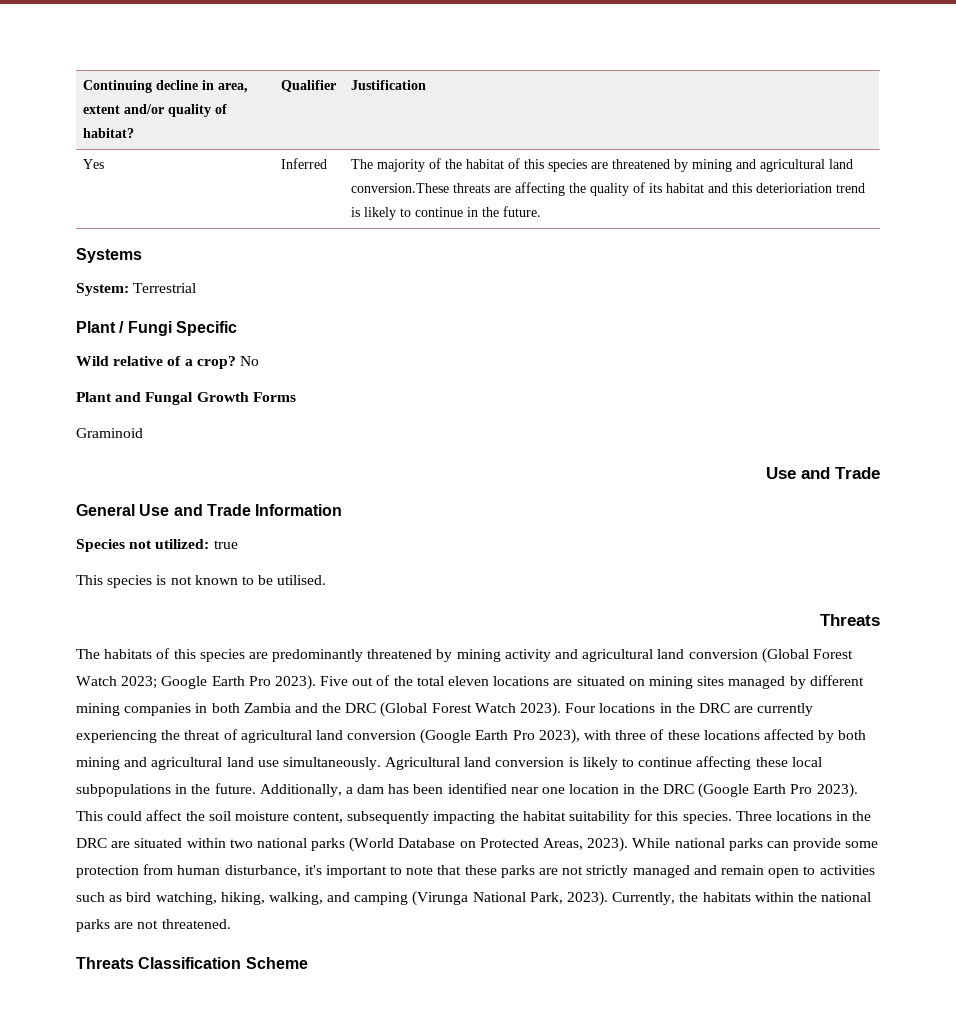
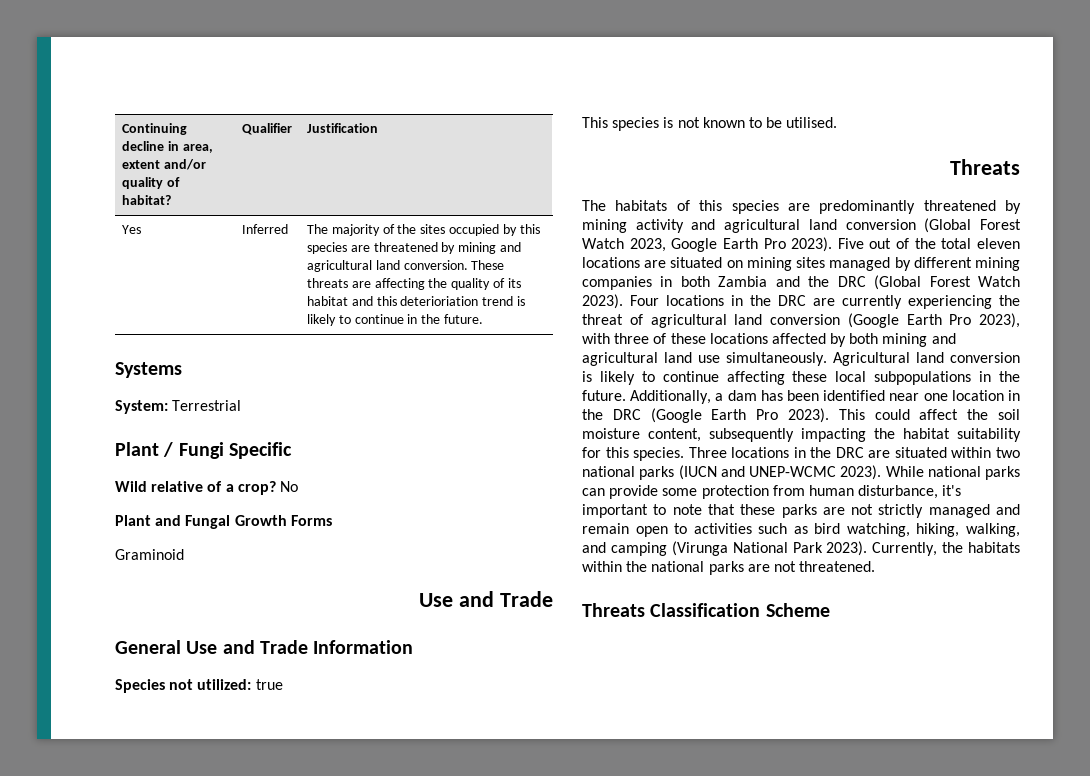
[466,158,521,169] habitat of -> [420,224,517,236] sites occupied by
[351,183,450,193] conversion.These -> [403,260,505,270] conversion. These
[121,676,158,689] 2023; -> [629,238,666,252] 2023,
[349,837,584,852] (World Database on Protected Areas, -> [678,465,836,480] (IUCN and UNEP-WCMC
[529,892,563,904] Park, -> [792,542,823,553] Park

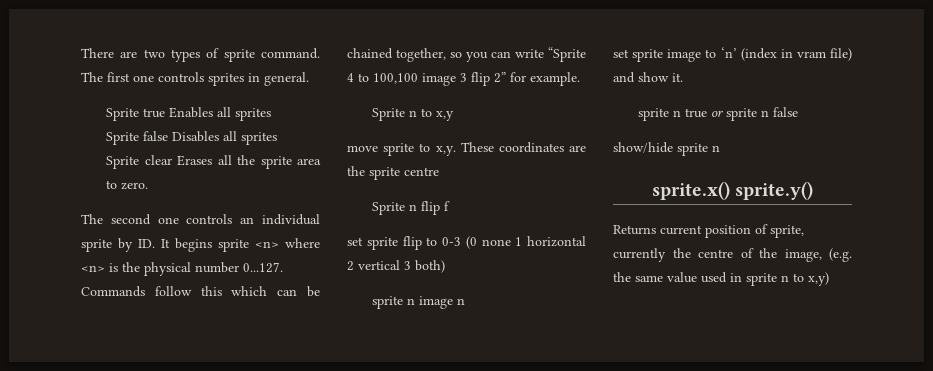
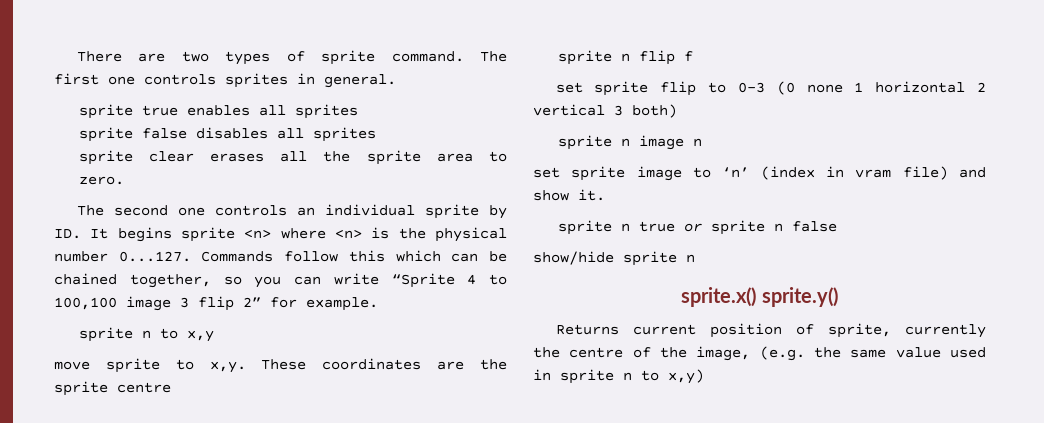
[106,107,272,121] [106,131,278,145] [106,155,213,169] Sprite true Enables all sprites // Sprite false Disables all sprites // Sprite clear Erases -> [78,104,358,119] [78,127,376,142] [78,150,265,165] sprite true enables all sprites // sprite false disables all sprites // sprite clear erases
[372,108,406,121] Sprite -> [78,327,133,342] sprite
[372,202,406,215] Sprite -> [557,50,612,65] sprite

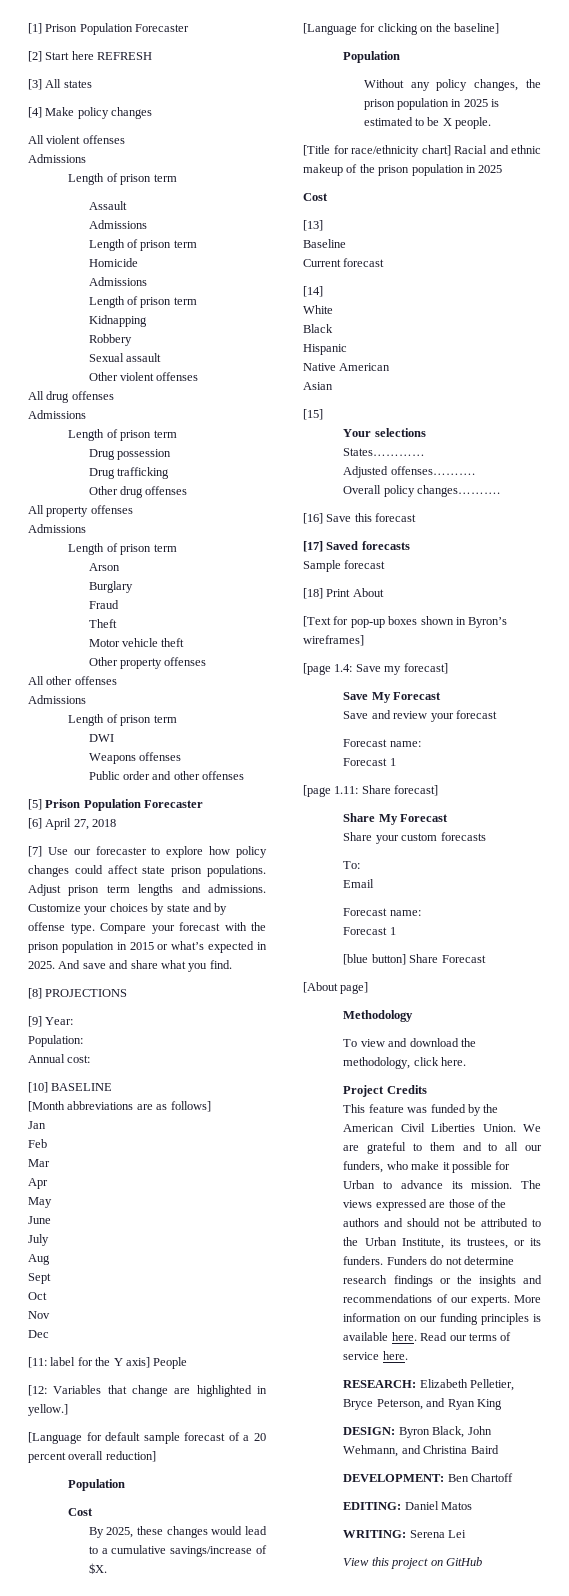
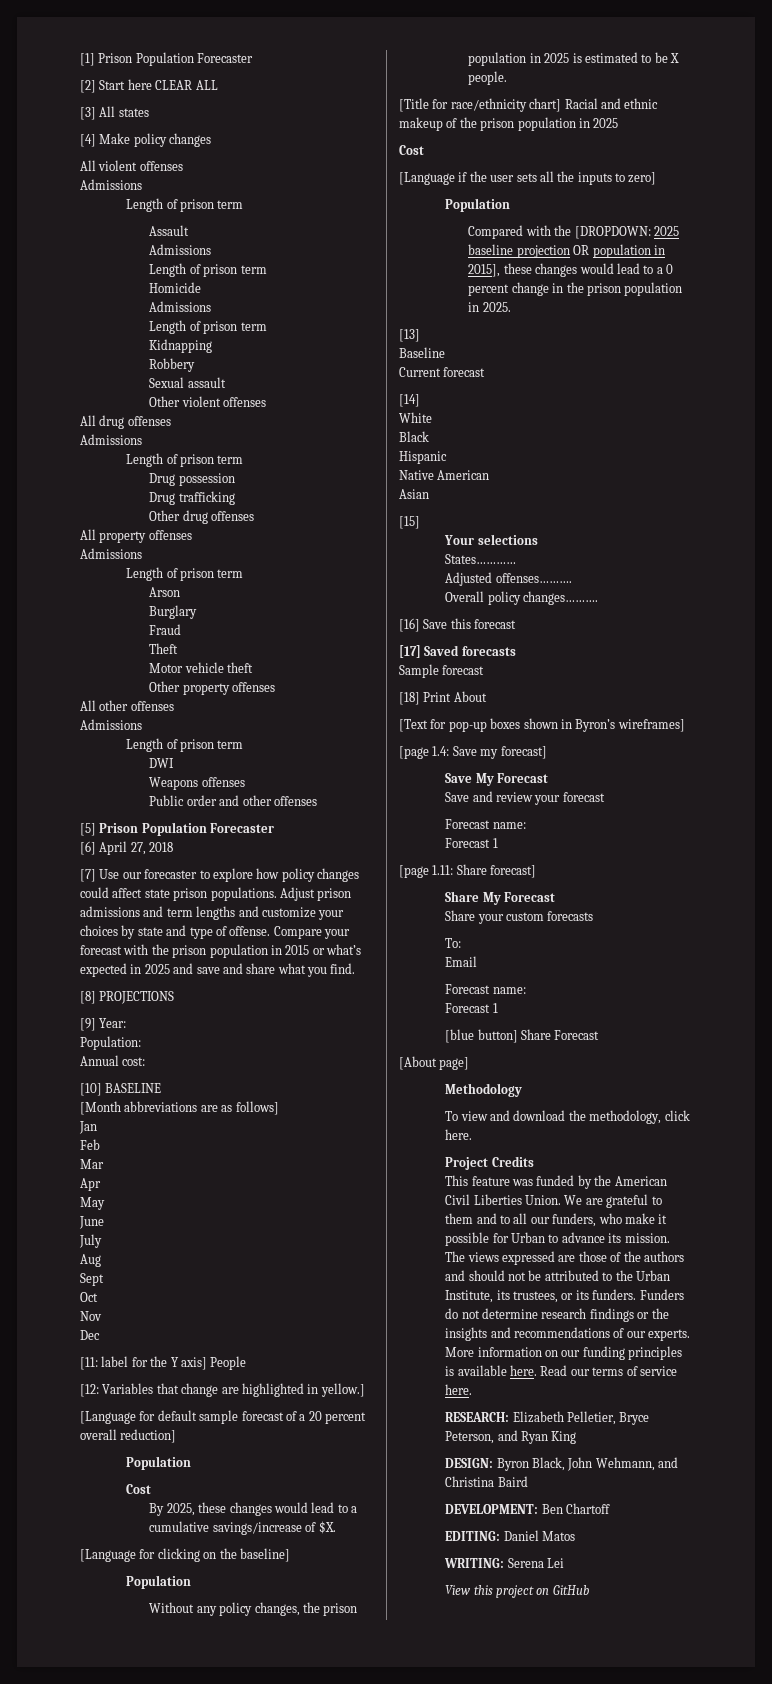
[97,52,153,60] REFRESH -> [155,80,218,90] CLEAR ALL
(100, 890) none -> [80,906,164,917] admissions and
[208,884,266,893] [28,904,81,912] admissions. Customize -> [261,907,316,918] customize
[214,903,228,915] [28,922,95,934] by offense type. -> [189,926,271,939] type of offense.
[28,960,81,969] 2025. And -> [144,963,194,974] 2025 and
(328, 197) none -> [399,171,657,185] [445,198,511,212] [468,225,679,239] [468,244,665,258] [468,263,674,277] [468,282,683,296] [468,302,511,312] // [Language if the user sets all the inputs to zero] // Population // Compared with the [DROPDOWN: 2025 baseline projection OR population in 2015], these changes would lead to a 0 percent change in the prison population in 2025.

──────────

» **WHAT YOU HAVE TO DO**:
Everything from the first line of the records through the line containing "(100, 890) none" should be reproduced exactly, apart from the pictures.

» **RESULT OF THIS EXERCISE**:
[466,158,521,169] habitat of -> [420,224,517,236] sites occupied by
[351,183,450,193] conversion.These -> [403,260,505,270] conversion. These
[121,676,158,689] 2023; -> [629,238,666,252] 2023,
[349,837,584,852] (World Database on Protected Areas, -> [678,465,836,480] (IUCN and UNEP-WCMC
[529,892,563,904] Park, -> [792,542,823,553] Park

[106,107,272,121] [106,131,278,145] [106,155,213,169] Sprite true Enables all sprites // Sprite false Disables all sprites // Sprite clear Erases -> [78,104,358,119] [78,127,376,142] [78,150,265,165] sprite true enables all sprites // sprite false disables all sprites // sprite clear erases
[372,108,406,121] Sprite -> [78,327,133,342] sprite
[372,202,406,215] Sprite -> [557,50,612,65] sprite

[97,52,153,60] REFRESH -> [155,80,218,90] CLEAR ALL
(100, 890) none -> [80,906,164,917] admissions and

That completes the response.